The key moment for the mission will come in mid-2020, when the spacecraft attempts to collect samples of the asteroid’s regolith, the layer of pulverized rock on its surface. The spacecraft will slowly approach Bennu, extending a sampling tool called the Touch-and-Go Sample Acquisition Mechanism (TAGSAM) at the end of a robotic arm. TAGSAM will briefly make contact with the surface, firing puffs of nitrogen gas that will move regolith into the collection tool.
TAGSAM will spend only a few seconds on the surface of the asteroid before moving away. “We’ll do a safe, slow, smooth high-five to collect that sample,” said Christina Richey, OSIRIS-REx deputy program scientist at NASA Headquarters. The goal is to collect at least 60 grams of asteroid samples, but project officials said they believe they can collect several times that amount based on laboratory tests of TAGSAM.
After placing the sample in a return canister based on the one used on the Stardust comet sampling mission, OSIRIS-REx will leave Bennu in March 2021, returning to Earth in September 2023. The main spacecraft will fly past Earth while the sample return canister parachutes to a landing in Utah.

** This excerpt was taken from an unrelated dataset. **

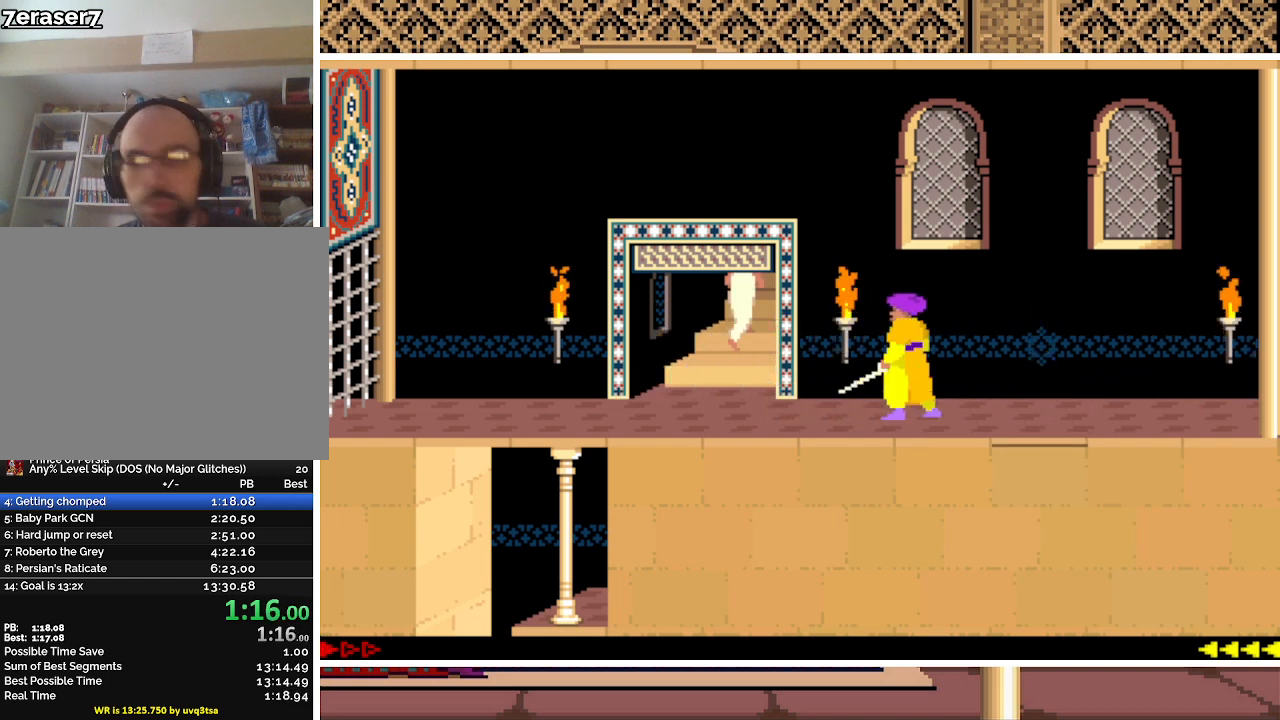
{"keys": [], "events": []}
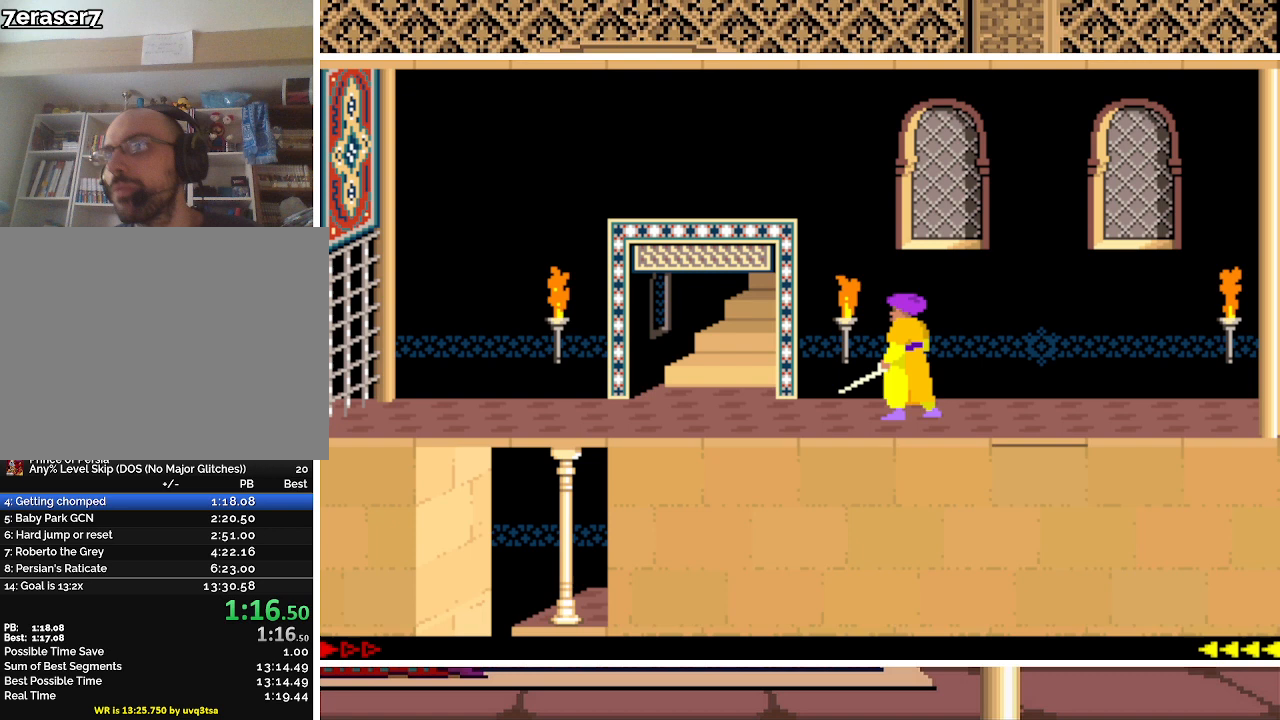
{"keys": [], "events": []}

Dante Lauretta of the University of Arizona, the principal investigator for OSIRIS-REx, said at the briefing he was looking forward to the launch. “I’m absolutely not nervous because we have a phenomenal team and they know what they’re doing,” he said. “I am anxious, because I’ve been working on this program for 12 years now, and I really want to fly this spacecraft.”